Sentir.

Hoje levantei-me e estava calor.
Há vários dias que o calor não amaina; as paredes não arrefecem, o corpo não tem sossego. Tomam-se dois e três banhos num dia, para tentar aplacar esta inquietação.

Tudo está demasiado quente: a sopa está quente; o computador está quente; a casa está quente; a rua, a roupa, o corpo - que irritação, sentir que tudo está quente.
E lá vamos nós, na nossa agitação, reclamando pelo caminho, no meio do trânsito; reclamando das pessoas com quem temos de falar, ou daquelas que não falam connosco. Passamos o dedo pelo telemóvel e verificamos "gostos" em publicações, como se verificássemos abraços ou carinhos. É difícil sentirmo-nos gratos, com a pressa dos dias. Não nos confortamos com o rumo que o dia está a levar, ou mesmo os dias em geral. Sobra-nos pouco, pelas nossas contas. Queríamos mais.

E depois há pessoas que acordaram num dia como estes, nossos, sem saberem como é que ele iria acabar. Sem saberem que seria o último carinho, a última reclamação, o último minuto. Sem saberem que não haveria mais para querer, no dia a seguir. Porque não haveriam mais dias.
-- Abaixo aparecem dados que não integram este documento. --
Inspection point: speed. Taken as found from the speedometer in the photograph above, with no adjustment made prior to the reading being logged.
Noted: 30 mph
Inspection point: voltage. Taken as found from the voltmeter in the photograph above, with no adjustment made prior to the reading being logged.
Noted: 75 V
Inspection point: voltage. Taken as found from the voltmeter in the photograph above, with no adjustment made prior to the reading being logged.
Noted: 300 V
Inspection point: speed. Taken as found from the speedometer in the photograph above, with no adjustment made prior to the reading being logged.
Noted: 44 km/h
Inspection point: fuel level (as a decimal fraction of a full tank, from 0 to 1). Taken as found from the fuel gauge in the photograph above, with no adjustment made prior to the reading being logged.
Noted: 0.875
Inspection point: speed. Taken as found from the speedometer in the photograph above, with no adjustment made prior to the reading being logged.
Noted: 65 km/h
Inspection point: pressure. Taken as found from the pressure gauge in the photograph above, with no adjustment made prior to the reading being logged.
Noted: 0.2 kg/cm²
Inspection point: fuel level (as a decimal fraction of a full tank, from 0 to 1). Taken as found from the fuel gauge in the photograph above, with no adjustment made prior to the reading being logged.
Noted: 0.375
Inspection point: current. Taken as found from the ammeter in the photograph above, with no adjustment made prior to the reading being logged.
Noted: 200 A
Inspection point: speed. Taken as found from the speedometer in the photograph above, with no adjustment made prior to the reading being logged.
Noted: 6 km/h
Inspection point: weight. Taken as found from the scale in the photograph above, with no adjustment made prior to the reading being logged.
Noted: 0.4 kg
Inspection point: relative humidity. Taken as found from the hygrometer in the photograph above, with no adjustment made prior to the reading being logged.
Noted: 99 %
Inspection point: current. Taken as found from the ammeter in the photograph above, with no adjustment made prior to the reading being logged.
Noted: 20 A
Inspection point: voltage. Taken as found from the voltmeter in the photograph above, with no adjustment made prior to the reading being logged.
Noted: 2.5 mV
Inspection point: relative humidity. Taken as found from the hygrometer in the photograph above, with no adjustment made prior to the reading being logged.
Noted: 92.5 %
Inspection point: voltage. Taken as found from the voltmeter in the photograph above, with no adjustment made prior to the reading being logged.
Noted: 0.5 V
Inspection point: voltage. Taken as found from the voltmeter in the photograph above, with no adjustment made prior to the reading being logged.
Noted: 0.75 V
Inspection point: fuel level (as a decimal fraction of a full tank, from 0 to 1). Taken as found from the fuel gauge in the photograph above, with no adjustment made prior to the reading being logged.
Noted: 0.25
Que irritação, poder sentir.

Somos tão pequeninos. Tão esquecidinhos. A vida é um aqui e agora, por enquanto. E de vez em quando, quando já andamos embrulhados nisto tudo que importa tão pouco - o antes, o se calhar, o talvez e o depois - lá somos sacudidos e postos no lugar. Se tivermos a sorte de continuar a sentir.